» **Extrait du texte**
* * * * * * *

Jacques Chevallier (« Les orientations nouvelles des politiques de réforme administrative en France ») dresse un bilan mitigé des multiples réformes administratives qui se sont succédées en France, que ce soit en termes de finalités, de stratégies mises en œuvre pour les promouvoir et leur donner vie, de contenus ou de réception par ceux auxquelles elles s’adressent (au premier rang desquels, les fonctionnaires eux-mêmes et les usagers des services publics). Et l’auteur de montrer le décalage entre une vue par le haut donnant à voir une dynamique de réformes spectaculaire et une vue par le bas, marquée par une mise en application différenciée, des réticences, de fortes défiances se muant parfois en résistance active ainsi que par les héritages d’un modèle administratif qu’une longue histoire a contribué à forger.

Sylvie Trosa (« L’administration est-elle un acteur de la modernisation ? ») poursuit la réflexion sur le cas français à partir de la mise en évidence de la succession et de l’empilement des réformes et des outils censés soutenir celles-ci : les multiples discours sur la qualité, le contrôle de gestion, les tableaux de bord, les audits de modernisation, etc. Autant d’outils introduits très (trop) rapidement sans qu’il soit possible de discerner une continuité dans les démarches et qui, in fine, font obstacle à tout processus d’appropriation par ceux qui sont tenus de les mettre en œuvre. La focalisation sur les outils, l’absence d’analyse approfondie sur les conditions de mobilisation et leur déconnexion des finalités poursuivies aggravent les difficultés à mettre en place une véritable démarche d’apprentissage et, donc, de mise en mouvement des services. Au-delà de ces constats, l’auteure suggère une série de pistes de réponses à la question de l’équilibre entre injonctions venues du haut et mise en œuvre par les services en contact direct avec les usagers.

* * * * * * *

» **Données brutes**
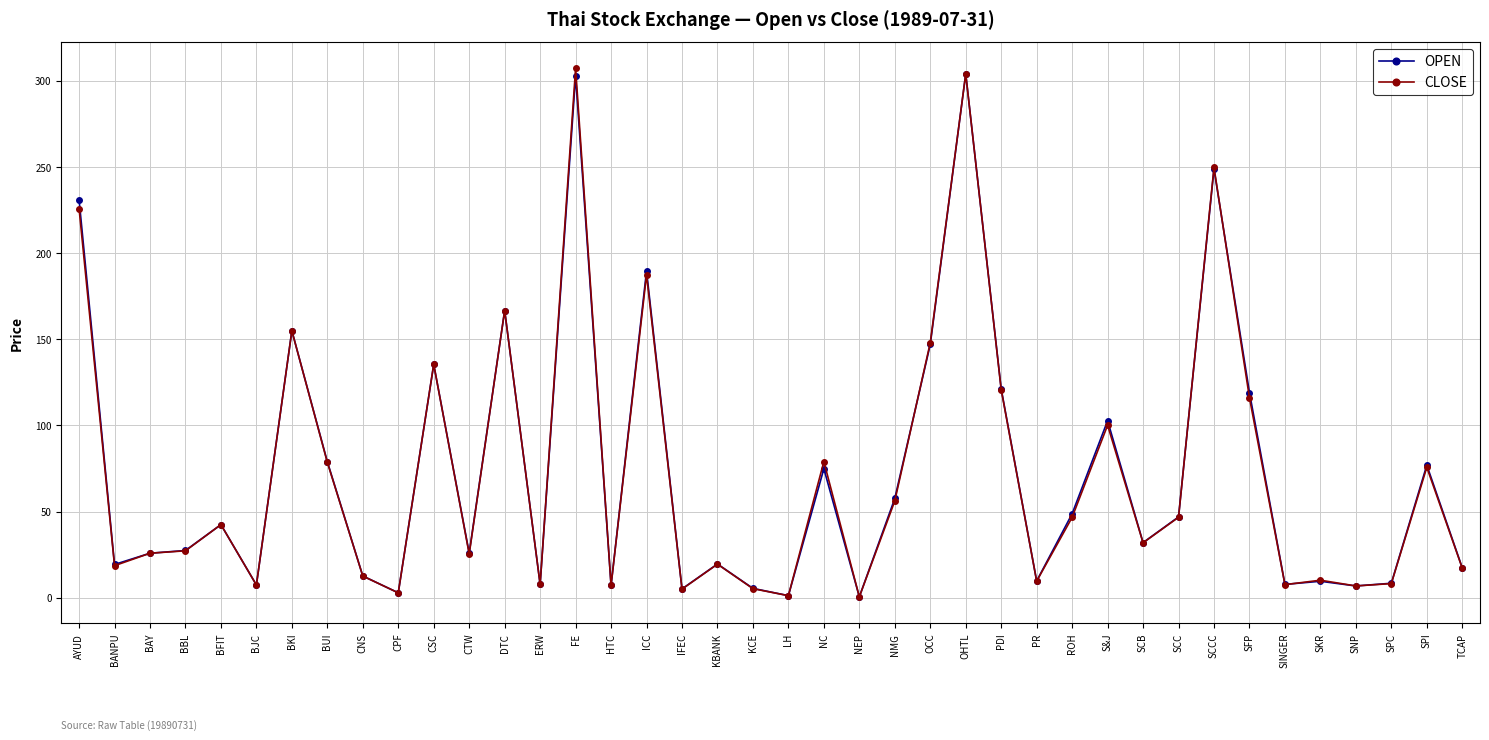

Is the value of CLOSE at SCCC greater than the value of OPEN at SCB?

Yes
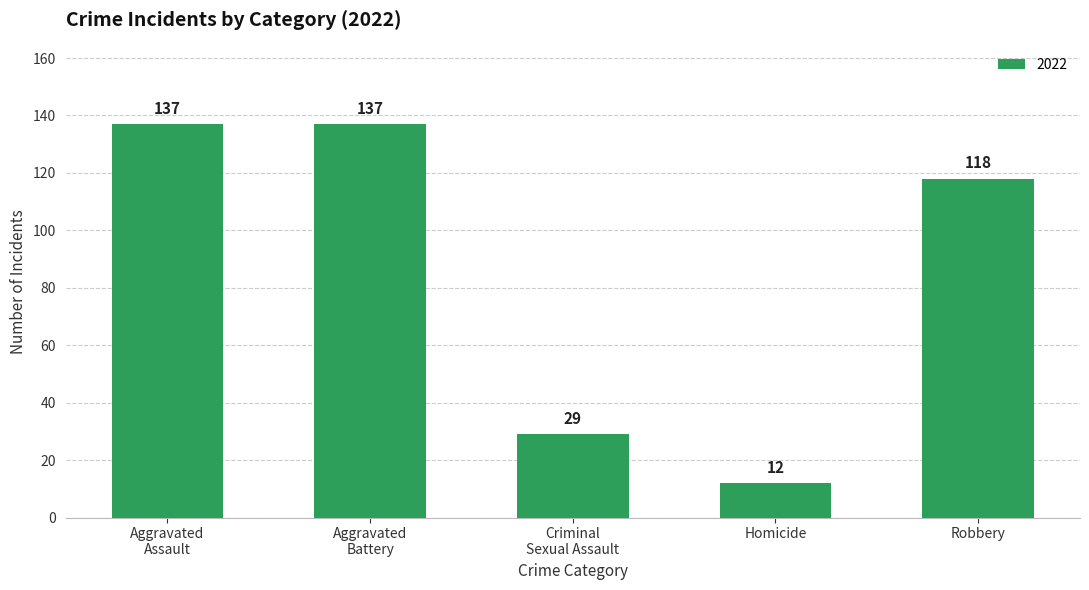

True or false: the data shows 118 at Robbery.

True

* * * * * * *

» **Consigne A**
Selon le texte sur les réformes administratives en France, quels outils censés soutenir les réformes Sylvie Trosa énumère-t-elle ?
» **Consigne B**
Prolongez le texte sur les réformes administratives en France à la suite de sa dernière phrase.

» **Réponse rédigée A**
Elle cite les multiples discours sur la qualité, le contrôle de gestion, les tableaux de bord et les audits de modernisation.

» **Réponse rédigée B**
Yves Emery se livre lui aussi à un exercice de bilan pour le cas suisse (« Les réformes de l’administration publique en Suisse »). Selon l’auteur, les principes et les outils du management semblent connaître une large diffusion au sein de l’administration suisse et, même si le bilan est en demi-teintes, il convient désormais de parler de gestion publique tout court plutôt que de Nouvelle Gestion Publique (NGP). Se renforcent toutefois des enjeux tels que l’articulation des cultures (classique et moderne), l’évitement des cloisonnements, le pilotage de l’action publique ou encore une redéfinition des rapports entre politique et administration. Ce thème est d’ailleurs développé dans trois autres articles de ce numéro.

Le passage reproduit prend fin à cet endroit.